- TASK DIRECTIONS
From the entries below, return exactly the lines beginning at the one that contains "3: (212, 259, 2.98)" and ending at the one that contains "31: (384, 530, 4.23)", both of them included, and only those lines.

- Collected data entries

::::

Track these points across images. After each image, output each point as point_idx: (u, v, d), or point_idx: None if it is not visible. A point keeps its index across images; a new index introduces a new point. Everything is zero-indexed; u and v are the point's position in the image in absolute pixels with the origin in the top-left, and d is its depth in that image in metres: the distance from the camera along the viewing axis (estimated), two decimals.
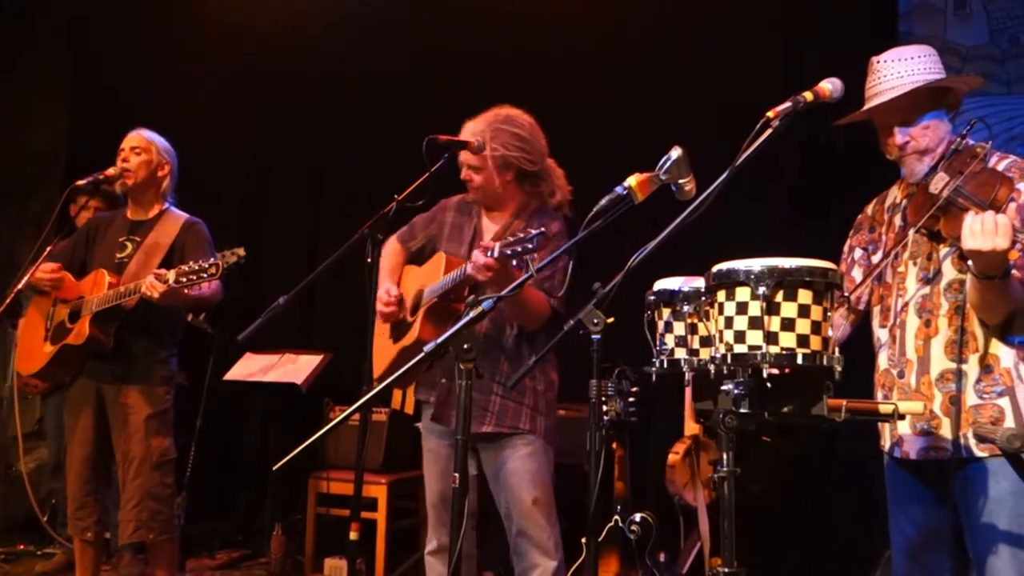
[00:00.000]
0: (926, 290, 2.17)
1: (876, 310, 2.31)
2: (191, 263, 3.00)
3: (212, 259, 2.98)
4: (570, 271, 2.15)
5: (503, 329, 2.72)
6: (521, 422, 2.69)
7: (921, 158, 2.19)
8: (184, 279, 2.96)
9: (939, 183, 2.05)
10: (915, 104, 2.18)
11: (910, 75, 2.17)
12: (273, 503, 4.68)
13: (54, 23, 5.73)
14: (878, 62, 2.23)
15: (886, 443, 2.27)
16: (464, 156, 2.75)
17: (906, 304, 2.19)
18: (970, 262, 1.94)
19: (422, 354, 1.85)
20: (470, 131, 2.75)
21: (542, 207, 2.83)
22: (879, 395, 2.27)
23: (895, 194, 2.36)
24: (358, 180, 5.08)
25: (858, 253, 2.39)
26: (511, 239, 2.33)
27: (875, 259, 2.33)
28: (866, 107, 2.23)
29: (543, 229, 2.33)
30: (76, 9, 5.62)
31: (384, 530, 4.23)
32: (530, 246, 2.30)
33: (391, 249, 2.98)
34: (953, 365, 2.10)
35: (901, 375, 2.19)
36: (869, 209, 2.43)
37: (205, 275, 2.97)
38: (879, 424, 2.26)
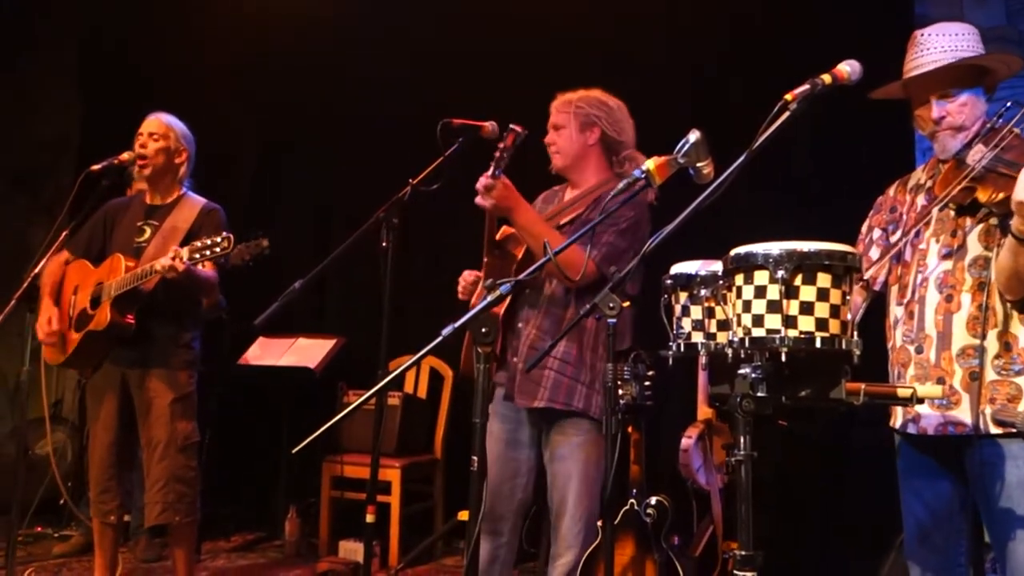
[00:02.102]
0: (948, 265, 2.14)
1: (894, 289, 2.28)
2: (203, 239, 3.02)
3: (225, 233, 3.00)
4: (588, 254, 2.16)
5: (567, 304, 2.70)
6: (575, 400, 2.64)
7: (955, 135, 2.17)
8: (197, 254, 2.99)
9: (976, 154, 2.04)
10: (955, 79, 2.16)
11: (953, 50, 2.15)
12: (287, 486, 4.72)
13: (64, 13, 5.73)
14: (921, 35, 2.21)
15: (897, 421, 2.24)
16: (550, 119, 2.81)
17: (925, 279, 2.17)
18: (1012, 221, 1.90)
19: (439, 338, 1.85)
20: (559, 100, 2.83)
21: None
22: (894, 372, 2.24)
23: (919, 176, 2.34)
24: (370, 162, 5.07)
25: (877, 233, 2.37)
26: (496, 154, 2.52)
27: (893, 239, 2.31)
28: (906, 77, 2.22)
29: (513, 126, 2.53)
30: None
31: (398, 513, 4.26)
32: (502, 145, 2.52)
33: None
34: (975, 341, 2.07)
35: (919, 350, 2.16)
36: (891, 190, 2.41)
37: (218, 249, 2.98)
38: None
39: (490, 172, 2.50)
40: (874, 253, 2.35)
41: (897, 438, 2.30)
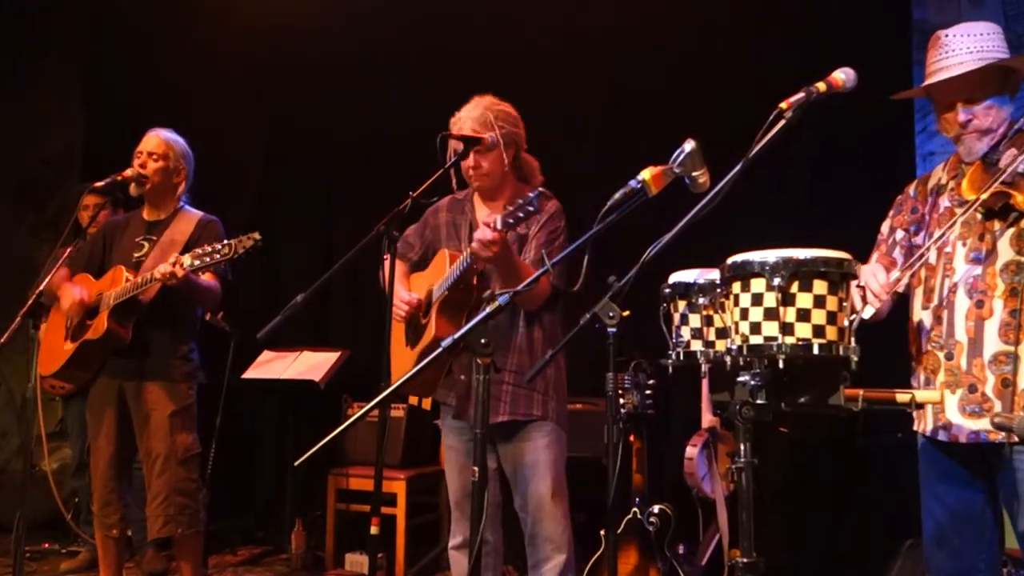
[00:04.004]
0: (977, 270, 2.10)
1: (918, 292, 2.23)
2: (204, 247, 3.04)
3: (225, 241, 3.02)
4: (587, 262, 2.16)
5: (514, 318, 2.74)
6: (534, 408, 2.70)
7: (981, 138, 2.14)
8: (199, 261, 3.01)
9: (1008, 158, 2.01)
10: (982, 82, 2.12)
11: (979, 51, 2.11)
12: (293, 499, 4.72)
13: (66, 27, 5.77)
14: (945, 36, 2.16)
15: (927, 426, 2.19)
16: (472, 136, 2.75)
17: (954, 284, 2.13)
18: None
19: (439, 349, 1.86)
20: (469, 116, 2.74)
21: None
22: (921, 378, 2.20)
23: (940, 175, 2.30)
24: (371, 175, 5.10)
25: (900, 234, 2.33)
26: (510, 208, 2.36)
27: (916, 240, 2.27)
28: (931, 81, 2.17)
29: (540, 190, 2.39)
30: (88, 12, 5.66)
31: (404, 525, 4.26)
32: (531, 208, 2.33)
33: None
34: (1008, 348, 2.04)
35: (950, 357, 2.12)
36: (911, 190, 2.36)
37: (218, 255, 3.00)
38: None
39: (499, 225, 2.38)
40: (897, 254, 2.31)
41: (920, 441, 2.25)
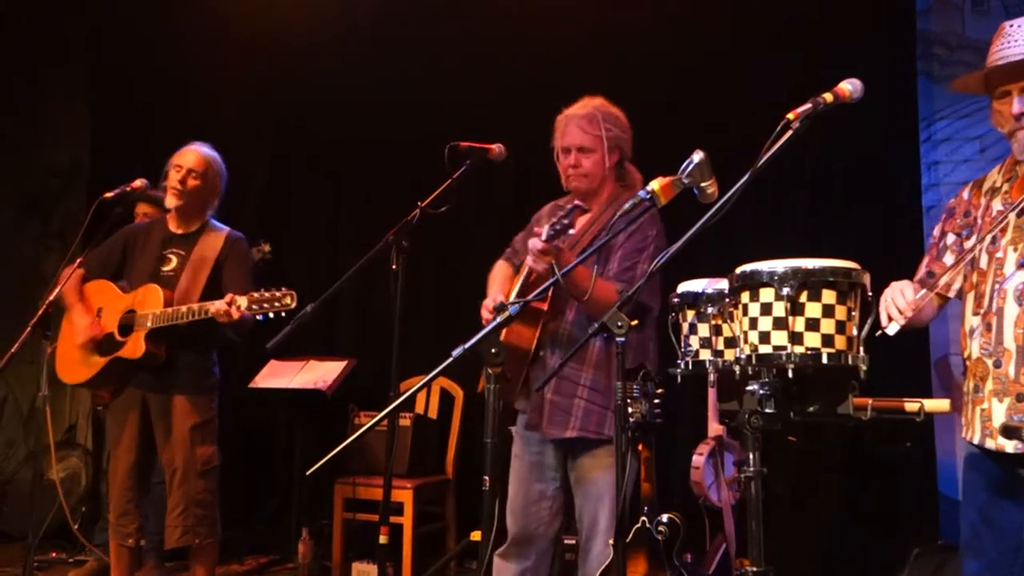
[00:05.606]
0: None
1: (969, 297, 2.18)
2: (263, 291, 3.04)
3: (284, 289, 3.04)
4: (596, 273, 2.17)
5: (587, 331, 2.72)
6: (606, 427, 2.65)
7: None
8: (255, 306, 3.02)
9: None
10: None
11: None
12: (300, 509, 4.72)
13: (72, 37, 5.79)
14: (1010, 26, 2.11)
15: (974, 435, 2.15)
16: (572, 138, 2.72)
17: (1004, 290, 2.08)
18: None
19: (449, 359, 1.87)
20: (576, 114, 2.73)
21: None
22: (970, 385, 2.16)
23: (994, 178, 2.25)
24: (377, 183, 5.10)
25: (951, 239, 2.28)
26: (553, 218, 2.35)
27: (967, 245, 2.22)
28: (989, 67, 2.11)
29: (576, 203, 2.37)
30: (93, 22, 5.68)
31: (411, 534, 4.26)
32: (565, 221, 2.32)
33: (498, 268, 2.98)
34: None
35: (998, 364, 2.07)
36: (964, 193, 2.31)
37: (278, 304, 3.01)
38: (964, 413, 2.16)
39: (544, 236, 2.37)
40: (948, 259, 2.27)
41: (967, 449, 2.21)
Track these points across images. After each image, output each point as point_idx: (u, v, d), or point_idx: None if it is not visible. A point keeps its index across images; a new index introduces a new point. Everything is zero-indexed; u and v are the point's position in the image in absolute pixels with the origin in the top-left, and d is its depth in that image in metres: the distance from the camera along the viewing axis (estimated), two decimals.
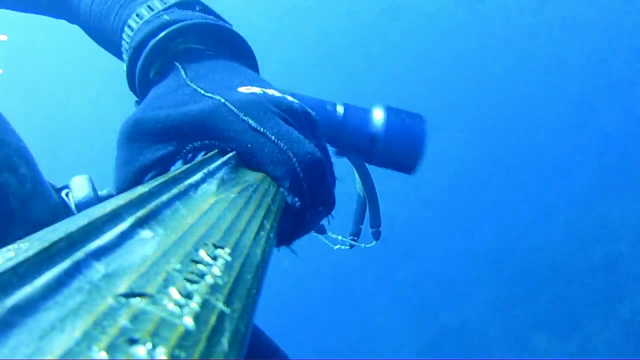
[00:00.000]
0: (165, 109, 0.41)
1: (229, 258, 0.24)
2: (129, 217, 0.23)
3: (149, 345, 0.16)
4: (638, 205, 6.75)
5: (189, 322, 0.18)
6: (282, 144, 0.38)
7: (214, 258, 0.23)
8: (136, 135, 0.41)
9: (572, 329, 5.57)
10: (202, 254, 0.23)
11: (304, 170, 0.38)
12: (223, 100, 0.40)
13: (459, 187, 9.80)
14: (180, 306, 0.19)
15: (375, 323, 7.43)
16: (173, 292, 0.19)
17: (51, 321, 0.16)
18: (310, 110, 0.45)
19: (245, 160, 0.38)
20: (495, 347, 5.92)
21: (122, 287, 0.18)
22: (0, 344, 0.14)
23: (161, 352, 0.16)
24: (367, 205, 0.86)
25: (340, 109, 0.64)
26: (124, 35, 0.54)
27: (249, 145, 0.38)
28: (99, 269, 0.19)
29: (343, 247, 0.90)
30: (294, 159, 0.38)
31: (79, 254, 0.19)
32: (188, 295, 0.19)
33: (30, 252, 0.17)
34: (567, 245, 6.75)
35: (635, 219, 6.50)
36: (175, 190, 0.28)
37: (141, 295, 0.18)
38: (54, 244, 0.18)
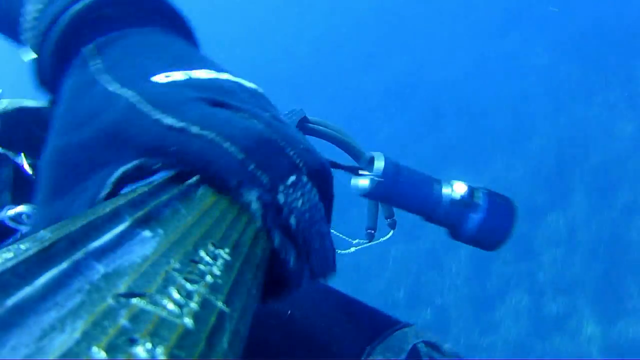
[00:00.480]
0: (82, 128, 0.32)
1: (229, 258, 0.24)
2: (128, 217, 0.23)
3: (149, 345, 0.16)
4: (541, 39, 7.20)
5: (188, 322, 0.18)
6: (207, 133, 0.29)
7: (214, 258, 0.23)
8: (64, 169, 0.32)
9: (483, 162, 5.86)
10: (202, 253, 0.23)
11: (246, 156, 0.29)
12: (132, 100, 0.32)
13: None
14: (180, 306, 0.19)
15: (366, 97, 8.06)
16: (173, 292, 0.19)
17: (51, 321, 0.16)
18: (250, 85, 0.37)
19: (189, 174, 0.29)
20: None
21: (122, 287, 0.18)
22: (0, 344, 0.15)
23: (161, 352, 0.16)
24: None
25: (447, 190, 0.66)
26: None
27: (174, 149, 0.29)
28: (98, 269, 0.19)
29: (362, 244, 0.91)
30: (231, 148, 0.29)
31: (78, 254, 0.19)
32: (188, 295, 0.19)
33: (30, 252, 0.17)
34: (474, 83, 7.29)
35: (539, 58, 6.96)
36: (175, 190, 0.28)
37: (141, 295, 0.18)
38: (53, 244, 0.18)
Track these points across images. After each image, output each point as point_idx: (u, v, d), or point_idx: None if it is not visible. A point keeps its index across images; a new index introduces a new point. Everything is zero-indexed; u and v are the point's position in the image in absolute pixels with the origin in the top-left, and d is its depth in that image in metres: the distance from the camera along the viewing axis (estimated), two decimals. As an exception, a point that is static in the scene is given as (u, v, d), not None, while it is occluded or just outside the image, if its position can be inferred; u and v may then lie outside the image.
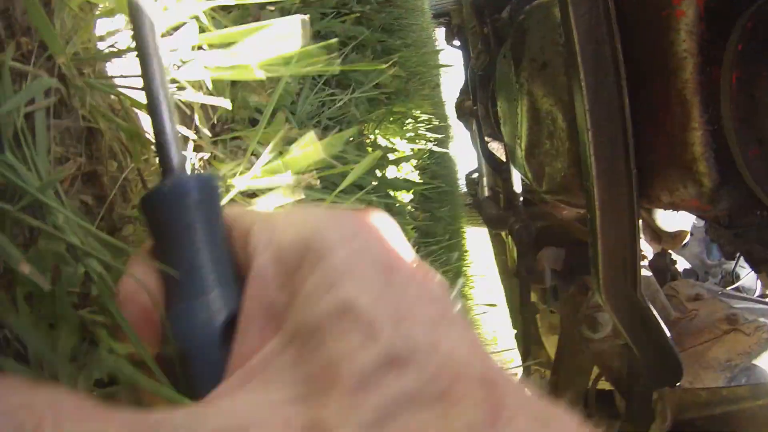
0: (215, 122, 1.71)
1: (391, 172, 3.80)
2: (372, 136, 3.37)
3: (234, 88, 1.71)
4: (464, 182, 7.38)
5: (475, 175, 5.90)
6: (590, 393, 3.01)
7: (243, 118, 1.81)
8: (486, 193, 4.93)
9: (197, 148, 1.55)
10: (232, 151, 1.72)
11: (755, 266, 1.99)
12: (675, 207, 2.00)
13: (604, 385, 2.90)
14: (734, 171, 1.69)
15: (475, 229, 9.44)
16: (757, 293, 4.47)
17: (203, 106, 1.56)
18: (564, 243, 3.68)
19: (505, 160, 3.92)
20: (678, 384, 2.15)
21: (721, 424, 1.95)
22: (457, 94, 5.52)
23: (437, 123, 5.52)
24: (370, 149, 3.01)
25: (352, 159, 2.36)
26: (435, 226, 4.75)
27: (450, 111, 8.43)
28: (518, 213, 3.67)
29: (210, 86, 1.44)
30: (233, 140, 1.74)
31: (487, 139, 4.37)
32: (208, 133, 1.57)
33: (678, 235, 3.88)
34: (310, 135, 1.32)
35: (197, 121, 1.53)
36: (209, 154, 1.59)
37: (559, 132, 2.20)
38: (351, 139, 2.49)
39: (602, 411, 2.99)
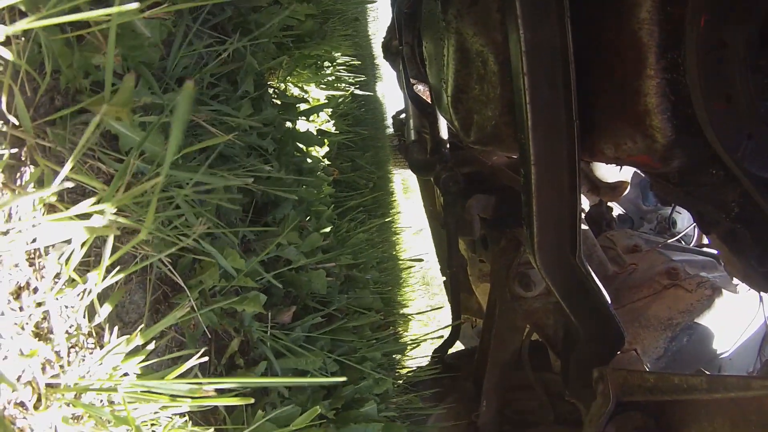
0: (41, 96, 1.40)
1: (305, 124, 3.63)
2: (282, 86, 3.14)
3: (68, 47, 1.41)
4: (391, 123, 7.31)
5: (403, 116, 5.81)
6: (523, 346, 2.90)
7: (85, 86, 1.49)
8: (412, 136, 4.78)
9: (13, 139, 1.27)
10: (76, 131, 1.43)
11: (706, 229, 1.81)
12: (620, 162, 1.82)
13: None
14: (692, 127, 1.49)
15: (404, 172, 9.35)
16: (695, 240, 4.41)
17: (19, 77, 1.29)
18: (494, 189, 3.50)
19: (431, 103, 3.78)
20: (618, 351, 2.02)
21: (673, 411, 1.80)
22: (385, 33, 5.44)
23: (359, 64, 5.34)
24: (277, 101, 2.76)
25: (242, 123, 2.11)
26: (356, 176, 4.61)
27: (377, 50, 8.28)
28: (444, 161, 3.48)
29: (45, 49, 1.17)
30: (80, 114, 1.45)
31: (412, 80, 4.23)
32: (27, 116, 1.28)
33: (618, 187, 3.76)
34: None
35: (3, 104, 1.24)
36: (28, 148, 1.32)
37: (491, 76, 1.98)
38: (247, 94, 2.23)
39: (535, 362, 2.86)
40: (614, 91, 1.65)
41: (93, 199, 1.10)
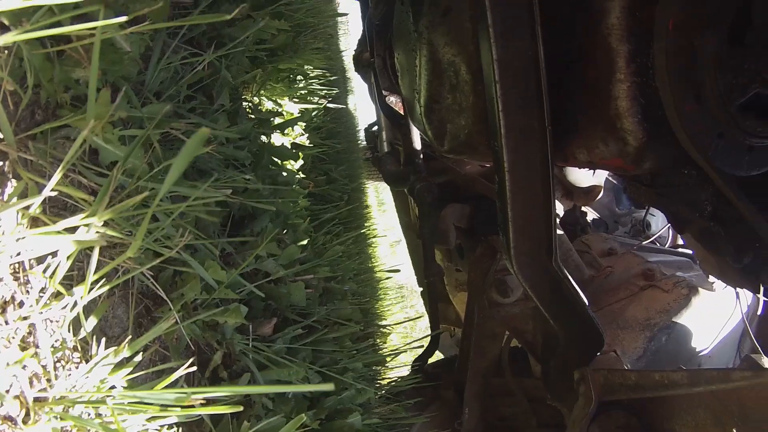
0: (22, 110, 1.41)
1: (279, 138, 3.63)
2: (256, 99, 3.15)
3: (49, 61, 1.42)
4: (364, 136, 7.32)
5: (375, 128, 5.82)
6: (503, 353, 2.89)
7: (66, 100, 1.50)
8: (385, 148, 4.79)
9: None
10: (56, 146, 1.43)
11: (679, 228, 1.84)
12: (593, 166, 1.84)
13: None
14: (663, 128, 1.51)
15: (377, 184, 9.38)
16: (669, 241, 4.45)
17: (0, 91, 1.30)
18: (468, 198, 3.52)
19: (404, 114, 3.79)
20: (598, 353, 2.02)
21: (655, 408, 1.82)
22: (356, 46, 5.45)
23: (332, 77, 5.36)
24: (252, 116, 2.78)
25: (219, 135, 2.13)
26: (331, 189, 4.63)
27: (349, 63, 8.30)
28: (419, 171, 3.50)
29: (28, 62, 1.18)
30: (61, 129, 1.45)
31: (384, 92, 4.25)
32: (10, 130, 1.29)
33: (591, 191, 3.79)
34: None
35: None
36: (11, 160, 1.33)
37: (463, 85, 2.00)
38: (222, 107, 2.24)
39: (515, 369, 2.86)
40: (586, 96, 1.68)
41: (82, 213, 1.11)
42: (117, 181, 1.31)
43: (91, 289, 1.36)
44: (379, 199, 11.80)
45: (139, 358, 1.49)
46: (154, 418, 1.41)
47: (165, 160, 1.50)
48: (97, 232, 1.14)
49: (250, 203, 2.19)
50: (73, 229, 1.16)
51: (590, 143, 1.72)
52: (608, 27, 1.54)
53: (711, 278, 3.19)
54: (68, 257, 1.32)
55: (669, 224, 4.47)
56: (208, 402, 1.36)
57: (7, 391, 1.29)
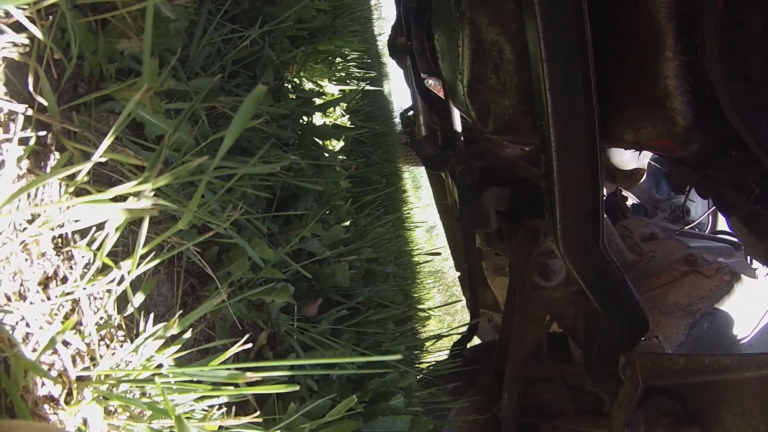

::::

- RESPONSE AREA
3: (212, 259, 2.98)
4: (570, 271, 2.15)
5: (503, 329, 2.72)
6: (521, 422, 2.69)
7: (921, 158, 2.19)
8: (184, 279, 2.96)
9: (939, 183, 2.05)
10: (915, 104, 2.18)
11: (910, 75, 2.17)
12: (273, 503, 4.68)
13: (54, 23, 5.73)
14: (878, 62, 2.23)
15: (886, 443, 2.27)
16: (464, 156, 2.75)
17: (906, 304, 2.19)
18: (970, 262, 1.94)
19: (422, 354, 1.85)
20: (470, 131, 2.75)
21: (542, 207, 2.83)
22: (879, 395, 2.27)
23: (895, 194, 2.36)
24: (358, 180, 5.08)
25: (858, 253, 2.39)
26: (511, 239, 2.33)
27: (875, 259, 2.33)
28: (866, 107, 2.23)
29: (543, 229, 2.33)
30: (76, 9, 5.62)
31: (384, 530, 4.23)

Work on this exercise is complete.